In an imaginary based on a comparative study of foundational stories, 19th-century romantic poetry, and the feminist writing and science fiction of the 1990s1 Yarn of a Short Night offers a point of transition to the infinite possibilities of imagining a future beyond the unique story. Amélie Laurence Fortin creates a sensitive and immersive experience of the immeasurable, of history and transition by relying on broad literary references that espouse a more complex concept of the heroic tale, one no longer exclusively stereotyped as masculine or feminine. Located at the back of the Main Hall, the installation monomyth combines found and manufactured objects. Using various schematized and encoded forms, she creates a quasi-encyclopaedic amalgam that evokes the recurrence of signs and their metamorphoses throughout history. Objects that look like artifacts are displayed in an open, modular structure; the objects seem to belong to something between what has already happened and what may yet occur. In contrast to the idea of a linear history governed by a universal structure, the assemblage as a whole gives itself the freedom to visit humanity through all the objects and stories associated with it. 

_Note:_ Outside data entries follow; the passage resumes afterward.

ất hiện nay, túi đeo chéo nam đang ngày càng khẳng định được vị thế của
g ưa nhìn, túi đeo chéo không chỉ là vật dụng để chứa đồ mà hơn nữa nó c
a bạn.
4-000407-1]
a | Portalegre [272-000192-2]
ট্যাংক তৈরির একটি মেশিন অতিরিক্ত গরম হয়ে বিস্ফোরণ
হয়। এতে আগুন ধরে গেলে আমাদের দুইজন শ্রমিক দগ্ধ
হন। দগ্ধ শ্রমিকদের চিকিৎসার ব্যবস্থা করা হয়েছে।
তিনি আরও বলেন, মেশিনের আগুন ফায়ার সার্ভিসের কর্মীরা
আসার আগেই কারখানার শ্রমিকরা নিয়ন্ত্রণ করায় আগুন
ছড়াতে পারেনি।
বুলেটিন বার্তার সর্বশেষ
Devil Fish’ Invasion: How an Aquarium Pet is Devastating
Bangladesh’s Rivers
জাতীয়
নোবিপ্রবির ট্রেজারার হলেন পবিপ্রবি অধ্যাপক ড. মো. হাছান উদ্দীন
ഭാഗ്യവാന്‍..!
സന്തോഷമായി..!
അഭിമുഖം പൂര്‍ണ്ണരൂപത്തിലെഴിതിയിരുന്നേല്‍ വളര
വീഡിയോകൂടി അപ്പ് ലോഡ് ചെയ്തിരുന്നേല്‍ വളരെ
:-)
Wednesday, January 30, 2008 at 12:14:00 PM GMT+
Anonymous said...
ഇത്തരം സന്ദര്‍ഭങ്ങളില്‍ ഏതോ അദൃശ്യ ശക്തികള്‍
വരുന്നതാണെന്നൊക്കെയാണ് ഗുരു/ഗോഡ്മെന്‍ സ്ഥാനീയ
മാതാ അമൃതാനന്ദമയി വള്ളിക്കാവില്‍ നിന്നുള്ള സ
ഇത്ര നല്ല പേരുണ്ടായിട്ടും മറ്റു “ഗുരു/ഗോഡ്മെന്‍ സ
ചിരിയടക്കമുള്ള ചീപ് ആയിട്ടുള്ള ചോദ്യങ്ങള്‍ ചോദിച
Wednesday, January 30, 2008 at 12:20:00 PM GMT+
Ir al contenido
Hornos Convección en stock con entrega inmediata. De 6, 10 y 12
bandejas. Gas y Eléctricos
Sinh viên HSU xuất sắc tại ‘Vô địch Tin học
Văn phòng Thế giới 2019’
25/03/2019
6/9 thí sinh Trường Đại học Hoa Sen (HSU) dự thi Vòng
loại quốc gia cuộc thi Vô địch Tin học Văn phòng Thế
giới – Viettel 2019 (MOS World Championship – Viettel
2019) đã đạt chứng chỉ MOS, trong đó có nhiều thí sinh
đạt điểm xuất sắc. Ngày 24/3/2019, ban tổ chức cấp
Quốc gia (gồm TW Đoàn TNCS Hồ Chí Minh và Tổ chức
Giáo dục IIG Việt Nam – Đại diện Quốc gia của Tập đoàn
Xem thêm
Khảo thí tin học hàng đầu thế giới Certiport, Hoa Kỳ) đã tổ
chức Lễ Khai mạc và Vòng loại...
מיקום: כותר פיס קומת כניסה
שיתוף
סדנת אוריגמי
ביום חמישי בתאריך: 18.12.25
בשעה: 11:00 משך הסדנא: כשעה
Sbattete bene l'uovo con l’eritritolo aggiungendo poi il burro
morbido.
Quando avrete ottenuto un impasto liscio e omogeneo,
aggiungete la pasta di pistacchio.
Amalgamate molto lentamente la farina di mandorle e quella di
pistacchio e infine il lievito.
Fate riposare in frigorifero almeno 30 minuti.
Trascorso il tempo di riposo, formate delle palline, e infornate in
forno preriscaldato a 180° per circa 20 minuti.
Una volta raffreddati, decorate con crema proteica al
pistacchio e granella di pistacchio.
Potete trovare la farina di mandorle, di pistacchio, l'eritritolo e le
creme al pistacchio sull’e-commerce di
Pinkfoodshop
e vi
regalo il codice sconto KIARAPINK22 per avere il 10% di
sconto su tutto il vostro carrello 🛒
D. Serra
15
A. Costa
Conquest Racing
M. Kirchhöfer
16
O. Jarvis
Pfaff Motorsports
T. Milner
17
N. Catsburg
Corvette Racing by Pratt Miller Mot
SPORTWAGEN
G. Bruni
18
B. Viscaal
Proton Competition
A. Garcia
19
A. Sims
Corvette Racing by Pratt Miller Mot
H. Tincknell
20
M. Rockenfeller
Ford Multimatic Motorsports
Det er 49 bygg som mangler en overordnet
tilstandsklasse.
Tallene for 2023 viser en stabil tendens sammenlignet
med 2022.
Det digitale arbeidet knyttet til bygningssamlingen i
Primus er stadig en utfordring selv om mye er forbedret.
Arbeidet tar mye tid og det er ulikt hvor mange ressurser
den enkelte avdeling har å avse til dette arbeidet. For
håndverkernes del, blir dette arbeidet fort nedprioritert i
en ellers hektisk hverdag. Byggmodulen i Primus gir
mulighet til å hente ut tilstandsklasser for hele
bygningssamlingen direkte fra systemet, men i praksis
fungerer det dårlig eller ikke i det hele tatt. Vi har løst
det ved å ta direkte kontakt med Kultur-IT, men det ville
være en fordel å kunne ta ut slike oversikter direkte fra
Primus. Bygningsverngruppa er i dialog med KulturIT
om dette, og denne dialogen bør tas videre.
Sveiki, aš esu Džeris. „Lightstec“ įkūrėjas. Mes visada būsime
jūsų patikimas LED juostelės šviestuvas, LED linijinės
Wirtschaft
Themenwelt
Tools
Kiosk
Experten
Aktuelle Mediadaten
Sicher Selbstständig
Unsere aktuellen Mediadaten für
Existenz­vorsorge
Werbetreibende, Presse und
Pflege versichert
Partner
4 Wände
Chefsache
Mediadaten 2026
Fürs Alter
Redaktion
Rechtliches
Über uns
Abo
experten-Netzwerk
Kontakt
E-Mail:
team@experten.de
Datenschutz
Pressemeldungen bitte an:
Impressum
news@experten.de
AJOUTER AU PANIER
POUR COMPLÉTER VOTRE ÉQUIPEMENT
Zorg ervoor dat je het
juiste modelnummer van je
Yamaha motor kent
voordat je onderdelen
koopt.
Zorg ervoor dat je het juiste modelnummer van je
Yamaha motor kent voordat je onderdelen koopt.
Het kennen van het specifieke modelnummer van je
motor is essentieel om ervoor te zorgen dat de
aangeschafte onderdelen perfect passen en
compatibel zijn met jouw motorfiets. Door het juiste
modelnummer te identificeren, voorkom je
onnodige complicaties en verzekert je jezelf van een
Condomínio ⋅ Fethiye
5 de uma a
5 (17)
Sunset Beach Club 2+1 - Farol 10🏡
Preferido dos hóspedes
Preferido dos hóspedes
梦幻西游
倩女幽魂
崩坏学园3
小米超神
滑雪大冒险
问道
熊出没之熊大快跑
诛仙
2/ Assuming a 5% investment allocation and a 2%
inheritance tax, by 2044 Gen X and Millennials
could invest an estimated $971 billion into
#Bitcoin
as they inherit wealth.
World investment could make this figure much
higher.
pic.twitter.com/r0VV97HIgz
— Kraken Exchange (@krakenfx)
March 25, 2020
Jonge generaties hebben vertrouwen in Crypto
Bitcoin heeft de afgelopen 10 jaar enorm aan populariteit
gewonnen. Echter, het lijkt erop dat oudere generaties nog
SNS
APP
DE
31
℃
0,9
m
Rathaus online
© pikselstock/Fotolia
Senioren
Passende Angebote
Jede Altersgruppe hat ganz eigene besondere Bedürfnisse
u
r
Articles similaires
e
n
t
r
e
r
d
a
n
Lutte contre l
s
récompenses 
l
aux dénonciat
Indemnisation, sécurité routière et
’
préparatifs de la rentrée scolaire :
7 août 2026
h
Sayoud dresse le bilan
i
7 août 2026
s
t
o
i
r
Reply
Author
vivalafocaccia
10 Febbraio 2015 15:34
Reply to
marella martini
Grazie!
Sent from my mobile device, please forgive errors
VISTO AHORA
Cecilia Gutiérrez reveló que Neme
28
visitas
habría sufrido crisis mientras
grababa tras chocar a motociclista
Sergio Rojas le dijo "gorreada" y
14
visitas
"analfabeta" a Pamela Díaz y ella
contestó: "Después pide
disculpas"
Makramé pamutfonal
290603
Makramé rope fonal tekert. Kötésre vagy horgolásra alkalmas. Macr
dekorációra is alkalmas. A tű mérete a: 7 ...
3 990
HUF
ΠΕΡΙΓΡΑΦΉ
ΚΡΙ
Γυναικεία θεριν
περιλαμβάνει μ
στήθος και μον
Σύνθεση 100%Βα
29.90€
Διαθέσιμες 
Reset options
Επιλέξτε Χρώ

Conceptualizing an exhibition entails a months-long process of reflection and is a major exercise of cohesion and synthesis. Partly imagined in the early hours of morning, at a time that can also be described as a waking dream, Yarn of a Short Night offers an immense play of perspective between a distant past and future. The three works were produced through an interdisciplinary creative process moving between visual arts and technology and requiring the support of experts. By relying on specialists in fields such as naval architecture, hot air balloon manufacturing, engineering, and design, Amélie Laurence Fortin was able to maximally explore various techniques and materials. Chosen specifically for their historical use or their potential for technological innovation, faience, copper, polyester, neoprene, steel, aluminium, brass, marble, and styrofoam are central to an exercise in translation and communication. Ambitious and full of ramifications, the exhibition is an ultimate attempt to understand the space and transpose certain lofty ideas into objects. 

 

Milly-Alexandra Dery

 

Translated by Oana Avasilichioaei

 

 

 INTRODUCTORY VIDEO

 


 

 


[1] The artist is referring specifically to the concept of the monomyth developed in Joseph Campbell’s The Hero with a Thousand Faces (1949), as well as to Maureen Murdock’s The Heroine’s Journey (1990), Valerie Estelle Frankel’s From Girl to Goddess: The Heroine’s Journey Through Myth and Legend (2010), Kim Hudson’s The Virgin’s Promise: Writing Stories of Feminine Creative, Spiritual and Sexual Awakening (2009), and T. S. Elliot’s poem The Wasteland (1922).

 

 

 

The creation of this work was made possible with the financial support of the Canada Council for the Arts.

 


 

 

ACKNOWLEDGEMENTS

Paweł Kamiński, Jean-François Lahos, Andréanne Yevrah Jones, Ludovic Boney, Max Loiselle, Marie-Ève Levasseur, Karolina Szymura, Petra Hájková, Jacques Fortin, Justine Rainville, Gaël Simon, Alexandre Vézina, Carl-Dave Lagotte, Martyna Wyrzykowska, Félix Tremblay, Stefan St-Laurent, Bernard Gervais, Vicky Sabourin, Katia Gosselin, Sarah-Jeanne Riberdy, Yanik Potvin, Pierre-Louis Fortin, Katie Zazenski, Piotr Wasylczyk, Johann Baron Lanteigne, Vincent Hinse.

 

Amélie Laurence Fortin

Amélie Laurence Fortin lives and works between Quebec City (Canada) and Warsaw (Poland). Her work has been presented in various solo and group exhibitions, residencies, art fairs, festivals, and is part of private and public collections in Quebec and Europe.